(Stored data entries)
************

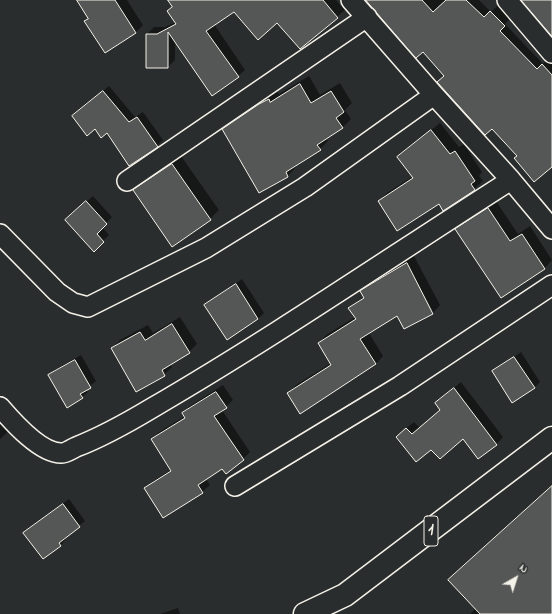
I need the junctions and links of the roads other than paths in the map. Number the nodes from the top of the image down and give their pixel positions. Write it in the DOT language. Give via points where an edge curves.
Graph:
graph roads {
  1 [pos="351,0"];
  2 [pos="507,0"];
  3 [pos="367,18"];
  4 [pos="552,53"];
  5 [pos="434,95"];
  6 [pos="511,180"];
  7 [pos="127,181"];
  8 [pos="552,229"];
  9 [pos="0,234"];
  10 [pos="552,285"];
  11 [pos="0,407"];
  12 [pos="552,438"];
  13 [pos="235,486"];
  14 [pos="305,614"];
  1 -- 3 [label="street"];
  2 -- 4 [label="street"];
  3 -- 5 [label="street"];
  3 -- 7 [label="street"];
  5 -- 6 [label="street"];
  5 -- 9 [label="street" via="305,187 206,248 88,307 73,303 57,292"];
  6 -- 8 [label="street"];
  6 -- 11 [label="street" via="243,353 90,442 62,453 50,450 19,429"];
  10 -- 13 [label="street" via="400,386"];
  12 -- 14 [label="highway, 1" via="345,595"];
}
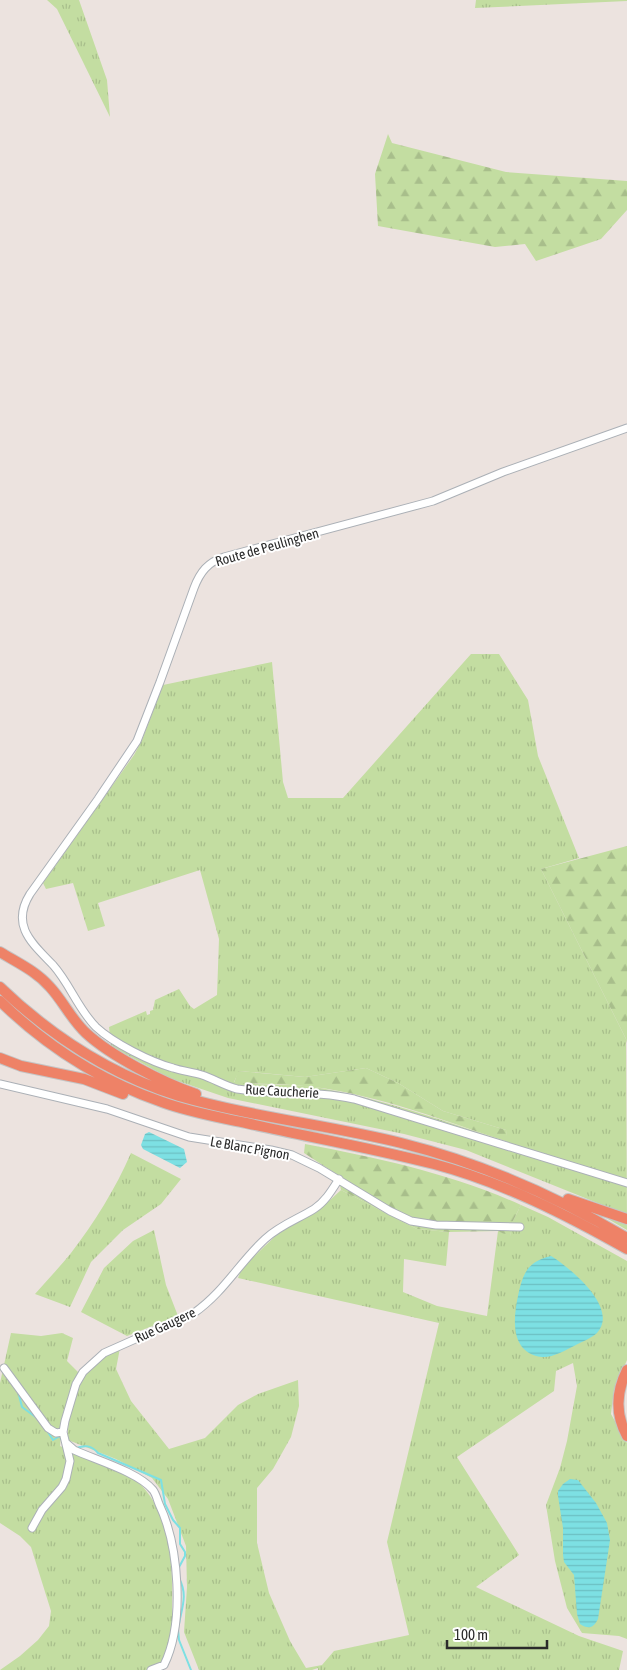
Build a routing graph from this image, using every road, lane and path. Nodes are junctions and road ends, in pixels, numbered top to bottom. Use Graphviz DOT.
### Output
graph roads {
  1 [pos="627,428"];
  2 [pos="30,894"];
  3 [pos="0,952"];
  4 [pos="0,987"];
  5 [pos="0,1001"];
  6 [pos="0,1058"];
  7 [pos="0,1084"];
  8 [pos="307,1124"];
  9 [pos="308,1137"];
  10 [pos="338,1179"];
  11 [pos="627,1183"];
  12 [pos="536,1190"];
  13 [pos="627,1219"];
  14 [pos="520,1227"];
  15 [pos="627,1238"];
  16 [pos="627,1250"];
  17 [pos="4,1368"];
  18 [pos="627,1370"];
  19 [pos="627,1386"];
  20 [pos="627,1420"];
  21 [pos="63,1432"];
  22 [pos="627,1436"];
  23 [pos="66,1442"];
  24 [pos="32,1528"];
  25 [pos="151,1670"];
  1 -- 2 [label="street, Route de Peulinghen"];
  2 -- 11 [label="street, Rue Caucherie"];
  3 -- 8 [label="highway"];
  4 -- 8 [label="highway"];
  5 -- 9 [label="highway"];
  6 -- 9 [label="highway"];
  7 -- 10 [label="street, Le Blanc Pignon"];
  8 -- 12 [label="highway"];
  9 -- 16 [label="highway"];
  10 -- 14 [label="street, Le Blanc Pignon"];
  10 -- 21 [label="street, Rue Gaugere"];
  12 -- 13 [label="highway"];
  12 -- 15 [label="highway"];
  17 -- 21 [label="street"];
  18 -- 22 [label="highway"];
  19 -- 20 [label="highway"];
  21 -- 23 [label="street"];
  23 -- 24 [label="street"];
  23 -- 25 [label="street"];
}
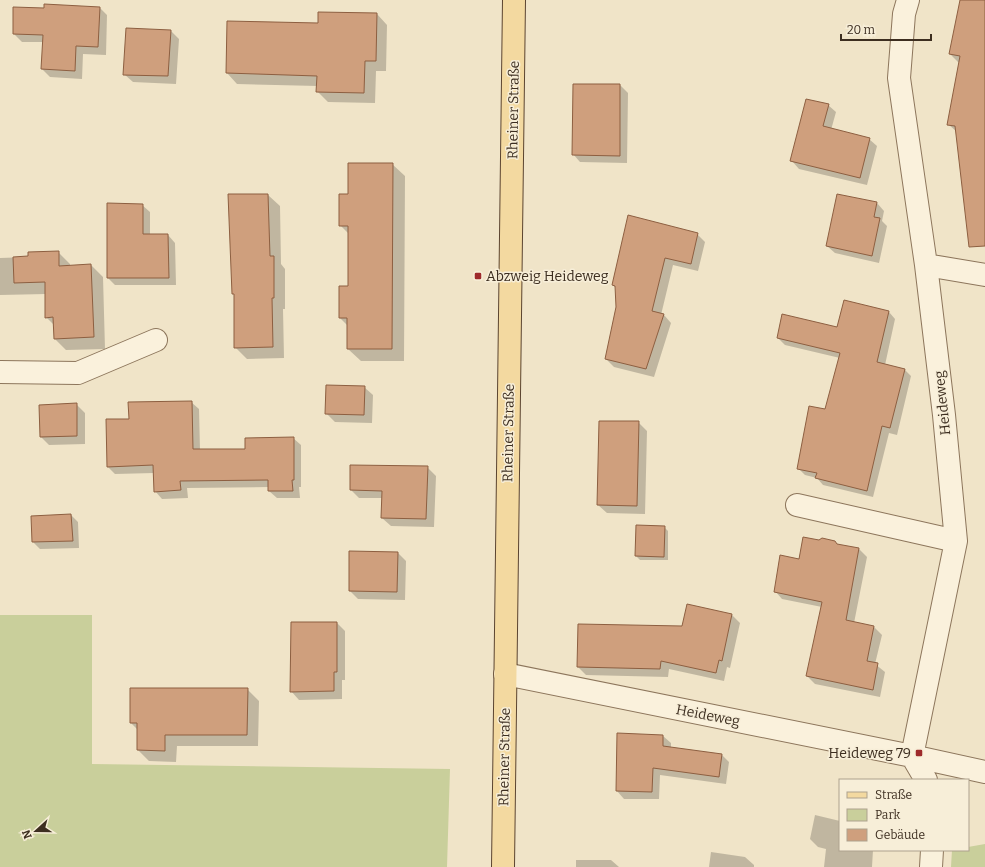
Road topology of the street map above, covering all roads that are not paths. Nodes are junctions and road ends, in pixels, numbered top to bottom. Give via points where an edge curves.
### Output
1 (514, 0) edge
2 (908, 0) edge
3 (926, 265) junction
4 (985, 275) edge
5 (156, 340) dead end
6 (0, 372) edge
7 (796, 505) dead end
8 (956, 541) junction
9 (505, 674) junction
10 (912, 756) junction
11 (985, 772) edge
12 (925, 779) edge
13 (932, 851) edge
14 (502, 867) edge
15 (931, 867) edge

1 - 9 main road, Rheiner Straße
2 - 3 street, Heideweg via 904,14 899,78
3 - 4 street
3 - 8 street, Heideweg
5 - 6 street via 78,373
7 - 8 street
8 - 10 street, Heideweg
9 - 10 street, Heideweg
9 - 14 main road, Rheiner Straße
10 - 11 street, Heideweg
10 - 12 street
13 - 15 street

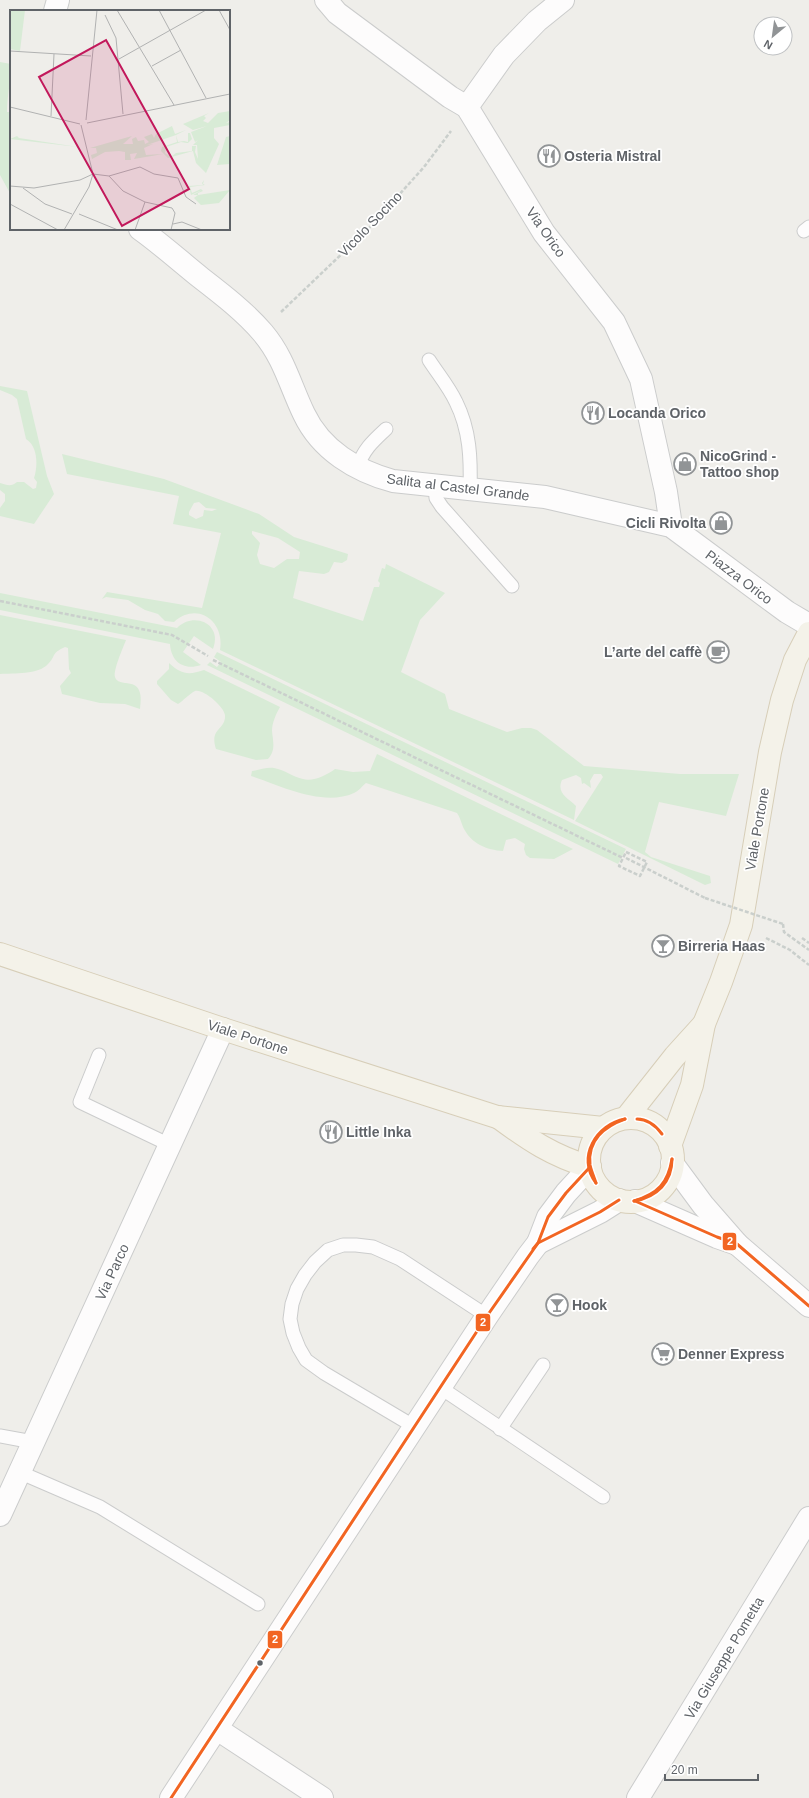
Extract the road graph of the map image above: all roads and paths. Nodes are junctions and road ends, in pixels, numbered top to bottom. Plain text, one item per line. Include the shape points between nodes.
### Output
1 (58, 0) edge
2 (326, 0) edge
3 (563, 0) edge
4 (55, 10) edge
5 (467, 107) junction
6 (141, 230) edge
7 (261, 331) junction
8 (429, 360) dead end
9 (386, 429) dead end
10 (357, 468) junction
11 (435, 486) junction
12 (470, 490) junction
13 (671, 526) junction
14 (512, 586) dead end
15 (0, 601) edge
16 (809, 625) edge
17 (809, 633) edge
18 (208, 656) dead end
19 (213, 660) dead end
20 (625, 858) junction
21 (644, 867) junction
22 (740, 925) junction
23 (802, 938) dead end
24 (809, 943) edge
25 (809, 950) edge
26 (0, 954) edge
27 (809, 965) edge
28 (704, 1024) junction
29 (223, 1029) junction
30 (99, 1055) dead end
31 (498, 1116) junction
32 (626, 1118) junction
33 (603, 1128) junction
34 (170, 1145) junction
35 (671, 1155) junction
36 (590, 1167) junction
37 (627, 1201) junction
38 (538, 1243) junction
39 (737, 1244) junction
40 (809, 1306) edge
41 (487, 1316) junction
42 (543, 1365) dead end
43 (441, 1388) junction
44 (415, 1427) junction
45 (500, 1428) junction
46 (0, 1436) edge
47 (33, 1442) junction
48 (19, 1472) junction
49 (603, 1497) dead end
50 (0, 1515) edge
51 (809, 1518) edge
52 (258, 1604) dead end
53 (217, 1729) junction
54 (171, 1798) edge
55 (322, 1798) edge
56 (638, 1798) edge

1 - 4 street
2 - 5 street, Via Orico via 338,13
3 - 5 street via 537,21 504,55
5 - 7 path, Vicolo Socino via 424,167 372,226
5 - 13 street, Via Orico via 544,233 614,322 641,379
6 - 7 street, Salita al Castel Grande via 224,295
7 - 10 street, Salita al Castel Grande via 280,358 304,414 313,428 339,456
8 - 12 lane via 461,413 471,459
9 - 10 lane via 362,454
10 - 11 street, Salita al Castel Grande via 393,480
11 - 12 street, Salita al Castel Grande
11 - 14 lane via 436,498 442,507
12 - 13 street, Salita al Castel Grande via 544,498
13 - 16 street, Piazza Orico via 787,612
15 - 18 path via 172,635
17 - 22 main road, Viale Portone via 795,660 782,700 770,752
19 - 20 path
20 - 21 path
20 - 21 path via 626,852 629,853 647,862
20 - 21 path via 620,866 640,876
21 - 25 path, bridge via 704,898 782,924 784,932
22 - 27 path via 790,950
22 - 28 main road, Viale Portone
23 - 24 path
26 - 29 main road, Viale Portone
28 - 32 main road, Viale Portone
28 - 35 main road, Viale Portone via 692,1085
29 - 31 main road, Viale Portone
29 - 34 street, Via Parco
30 - 34 lane via 80,1102
31 - 33 main road, Viale Portone
31 - 36 main road, Viale Portone via 534,1143 566,1160
32 - 33 main road
32 - 35 main road via 648,1122 661,1132
33 - 36 main road via 591,1146
34 - 47 street, Via Parco
35 - 37 main road via 668,1178 662,1188 653,1195
35 - 39 street via 703,1205
36 - 37 main road via 592,1176 603,1191
36 - 38 street via 548,1217
37 - 38 street
37 - 39 street
38 - 41 street
39 - 40 street
41 - 43 street
41 - 44 lane via 400,1260 373,1248 343,1245 328,1250 305,1275 297,1289 290,1319 293,1333 306,1360
42 - 45 lane
43 - 44 street
43 - 45 lane
44 - 53 street
45 - 49 lane
46 - 47 lane
47 - 48 street, Via Parco
48 - 50 street, Via Parco
48 - 52 lane via 100,1507
51 - 56 street, Via Giuseppe Pometta
53 - 54 street
53 - 55 street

************

Directions for this task:
Without the pictures, give again exactly the lines above starting at the line containing "Road topology of" and ending at the line containing "Extract the road".

Expected answer:
Road topology of the street map above, covering all roads that are not paths. Nodes are junctions and road ends, in pixels, numbered top to bottom. Give via points where an edge curves.
### Output
1 (514, 0) edge
2 (908, 0) edge
3 (926, 265) junction
4 (985, 275) edge
5 (156, 340) dead end
6 (0, 372) edge
7 (796, 505) dead end
8 (956, 541) junction
9 (505, 674) junction
10 (912, 756) junction
11 (985, 772) edge
12 (925, 779) edge
13 (932, 851) edge
14 (502, 867) edge
15 (931, 867) edge

1 - 9 main road, Rheiner Straße
2 - 3 street, Heideweg via 904,14 899,78
3 - 4 street
3 - 8 street, Heideweg
5 - 6 street via 78,373
7 - 8 street
8 - 10 street, Heideweg
9 - 10 street, Heideweg
9 - 14 main road, Rheiner Straße
10 - 11 street, Heideweg
10 - 12 street
13 - 15 street

Extract the road graph of the map image above: all roads and paths. Nodes are junctions and road ends, in pixels, numbered top to bottom. Plain text, one item per line. Include the shape points between nodes.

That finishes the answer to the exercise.